NEW YORK--Google parent Alphabet Inc posted a surge in profit and revenue on Thursday as its core advertising business continued to grow at an extraordinary rate and problems such as an advertiser boycott of YouTube had little impact.
Alphabet's profit beat Wall Street estimates and rose 29 percent to $5.43 billion, a performance that analysts called exceptional for a company so large.
"For a company of Google’s size to post the growth that it has is just a testament to the quality and usefulness of the products they make," said Colin Gillis, an analyst with BGC Partners. “They are the dominant force in digital advertising."
Shares of the company rose 2.8 percent to $916.80 after the bell on Thursday.
Like its arch-rival Facebook Inc, Google has aggressively shifted the focus of its business to mobile advertising. The two companies accounted for 99 percent of the industry growth in digital advertising in 2016, Pivotal Research said in a report this week, demonstrating market power that some advertisers complain amounts to a duopoly.
"It underscores a macro theme we are seeing in the internet space, which is that the bigger players are getting bigger and the smaller players are treading water or shrinking," said analyst James Wang of ARK Investment Management.

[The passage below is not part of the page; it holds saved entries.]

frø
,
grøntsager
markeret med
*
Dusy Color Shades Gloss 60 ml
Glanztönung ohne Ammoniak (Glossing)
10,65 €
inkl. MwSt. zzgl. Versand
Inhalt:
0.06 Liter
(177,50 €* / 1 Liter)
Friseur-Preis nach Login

Google is expected to command a 61.6 percent share of the search ad market worldwide in 2017, up from 60.6 percent in 2016, according to research firm eMarketer. Mobile ads command lower prices than desktop ads, but growing volume is more than making up the difference, Wang said.
"Our great properties -- like Search, Maps, YouTube and Google Play -- are the 'prime time' for the mobile world, where people are actively engaged and interested," Google Chief Executive Officer Sundar Pichai said during a call with analysts.
Google's revenue rose 22.2 percent to $24.75 billion from $20.26 billion in the quarter ended March 31. Paid clicks, where an advertiser pays only if a user clicks on ads, rose 44 percent. Analysts on average had expected a rise of 29.7 percent, according to FactSet StreetAccount.
Net income rose to $5.43 billion, or $7.73 per share, from $4.21 billion, or $6.02 per share, a year earlier. Analysts on an average had expected a first-quarter profit of $7.34 per share, according to Thomson Reuters I/B/E/S.